Five years ago today was my last ride in the gamma knife machine. Since that last surgery. It was one that I like to call a “touch-up,” because unlike my first gamma knife surgery, which was to treat nine lesions in my brain, the second one was in response to a single spot of concern on my MRI.
I remember how tormented my neurosurgeon, Dr. K, seemed at the time. An MRI can only tell you there is bleeding, without giving a sense of what might be behind the bleeding. Metastatic melanoma tumors bleed a lot. They bleed when they form, but they also bleed when they are dying out. Dr. K consulted with many colleagues about my case, and all of them recommended that he cut. Gamma knife being his specialty, however, he wanted to give it another try.
“Another try” has given me, so far, five years. At the time of my last gamma knife surgery, Young J was eight and Young A was five. Dr. K could have been wrong, and I might have missed out on all that has happened in their lives since then: all the major milestones in their lives, but all the minutiae too, like buying them new socks. Like their obsession with sushi (we are making it for dinner tonight. Again.). Like hearing their voices imperceptibly, gradually, lowering to the timbre of adulthood.

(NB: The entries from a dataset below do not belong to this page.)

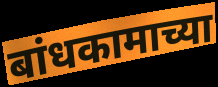
बांधकामाच्या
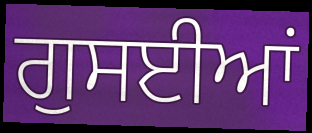
ਗੁਸਈਆਂ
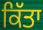
ਕਿੱਤਾ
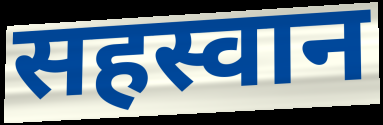
सहस्वान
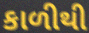
કાળીથી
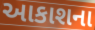
આકાશના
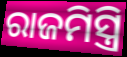
ରାଜମିସ୍ତ୍ରି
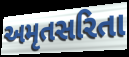
અમૃતસરિતા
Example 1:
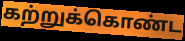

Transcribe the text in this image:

கற்றுக்கொண்ட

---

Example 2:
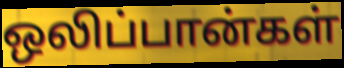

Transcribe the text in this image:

ஒலிப்பான்கள்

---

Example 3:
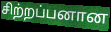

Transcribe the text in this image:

சிற்றப்பனான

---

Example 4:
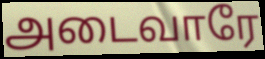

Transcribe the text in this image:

அடைவாரே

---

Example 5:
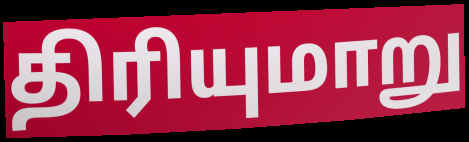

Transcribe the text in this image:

திரியுமாறு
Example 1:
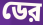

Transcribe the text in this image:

ডের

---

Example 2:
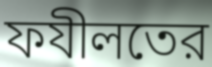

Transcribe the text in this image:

ফযীলতের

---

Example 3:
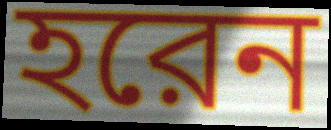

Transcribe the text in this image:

হরেন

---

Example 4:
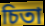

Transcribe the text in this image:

চিতা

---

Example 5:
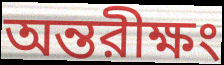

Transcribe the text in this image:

অন্তরীক্ষং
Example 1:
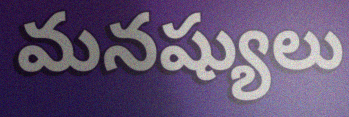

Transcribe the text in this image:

మనష్యులు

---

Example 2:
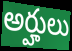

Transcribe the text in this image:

అర్హులు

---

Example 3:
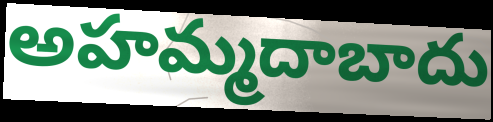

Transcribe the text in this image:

అహమ్మదాబాదు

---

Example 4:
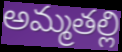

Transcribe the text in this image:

అమ్మతల్లి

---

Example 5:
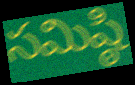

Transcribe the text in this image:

సమిష్ఠి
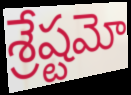
శ్రేష్టమో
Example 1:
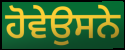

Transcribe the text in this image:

ਹੋਵੇਉਸਨੇ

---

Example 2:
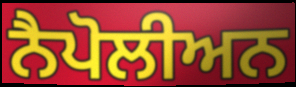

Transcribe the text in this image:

ਨੈਪੋਲੀਅਨ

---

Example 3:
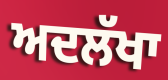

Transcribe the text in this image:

ਅਦਲੱਖਾ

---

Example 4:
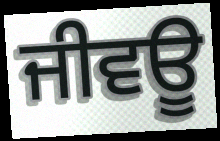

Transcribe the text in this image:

ਜੀਵਊ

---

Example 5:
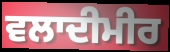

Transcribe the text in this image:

ਵਲਾਦੀਮੀਰ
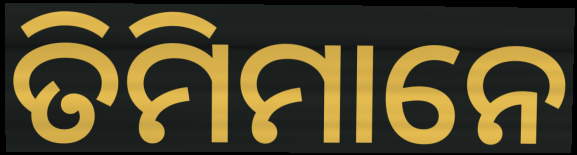
ତିମିମାନେ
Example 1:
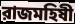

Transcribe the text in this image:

রাজমহিষী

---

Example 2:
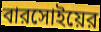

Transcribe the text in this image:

বারসোইয়ের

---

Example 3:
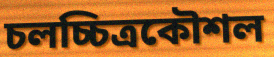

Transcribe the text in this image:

চলচ্চিত্রকৌশল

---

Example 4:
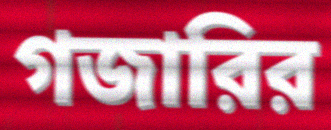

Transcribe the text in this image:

গজারির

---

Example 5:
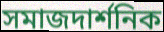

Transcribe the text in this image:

সমাজদার্শনিক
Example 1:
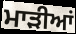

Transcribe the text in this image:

ਮਾੜੀਆਂ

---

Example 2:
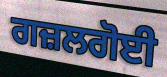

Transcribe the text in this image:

ਗਜ਼ਲਗੋਈ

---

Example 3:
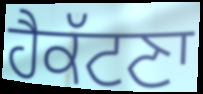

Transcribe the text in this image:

ਹੈਕੱਟਣਾ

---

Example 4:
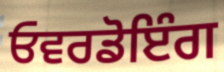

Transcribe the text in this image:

ਓਵਰਡੋਇੰਗ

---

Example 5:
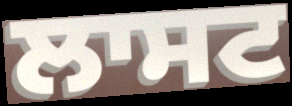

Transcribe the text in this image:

ਲਾਸਟ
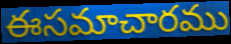
ఈసమాచారము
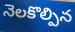
నెలకొల్పిన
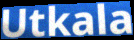
Utkala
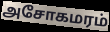
அசோகமரம்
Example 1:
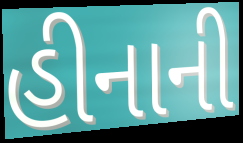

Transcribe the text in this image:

હીનાની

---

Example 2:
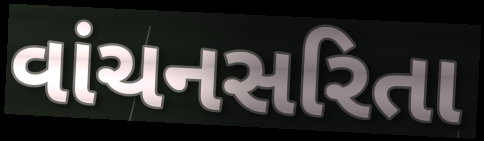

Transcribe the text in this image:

વાંચનસરિતા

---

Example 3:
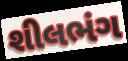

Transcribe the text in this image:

શીલભંગ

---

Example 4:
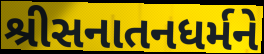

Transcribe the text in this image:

શ્રીસનાતનધર્મને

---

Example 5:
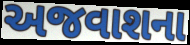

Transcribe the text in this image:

અજવાશના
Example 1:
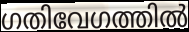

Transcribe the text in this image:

ഗതിവേഗത്തിൽ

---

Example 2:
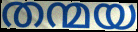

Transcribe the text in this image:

തന്മയ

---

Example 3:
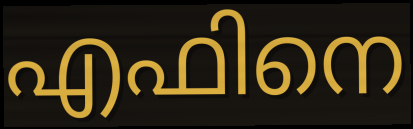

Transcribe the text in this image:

എഫിനെ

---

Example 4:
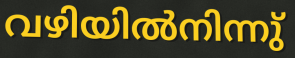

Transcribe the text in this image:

വഴിയിൽനിന്നു്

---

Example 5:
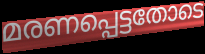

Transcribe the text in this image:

മരണപ്പെട്ടതോടെ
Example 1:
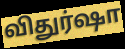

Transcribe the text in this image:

விதுர்ஷா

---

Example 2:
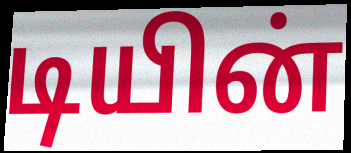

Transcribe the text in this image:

டியின்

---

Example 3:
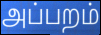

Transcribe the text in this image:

அப்பறம்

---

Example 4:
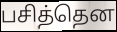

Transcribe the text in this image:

பசித்தென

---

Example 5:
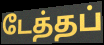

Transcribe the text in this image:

டேத்தப்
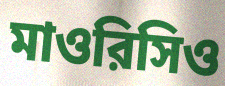
মাওরিসিও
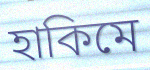
হাকিমে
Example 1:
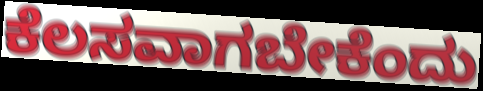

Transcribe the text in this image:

ಕೆಲಸವಾಗಬೇಕೆಂದು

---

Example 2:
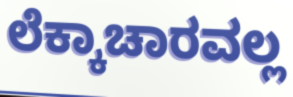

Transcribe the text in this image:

ಲೆಕ್ಕಾಚಾರವಲ್ಲ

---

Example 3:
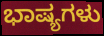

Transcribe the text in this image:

ಭಾಷ್ಯಗಳು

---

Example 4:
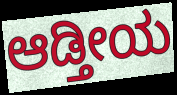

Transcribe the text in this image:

I know. I have lucked out so far. I know it could be Otherwise. I try not to dwell too much on these milestones because there are so many of them, and they threaten to overwhelm the emotional buffers. But right now, before I set up the table for our sushi-making and before our evening goes the way evenings go in 2020, I’ll see whether I can write a quick note to Nurse Practitioner A., who works with Dr. K (or at least did in 2015), to make sure they know that thanks to the call he made five years ago, I am still here.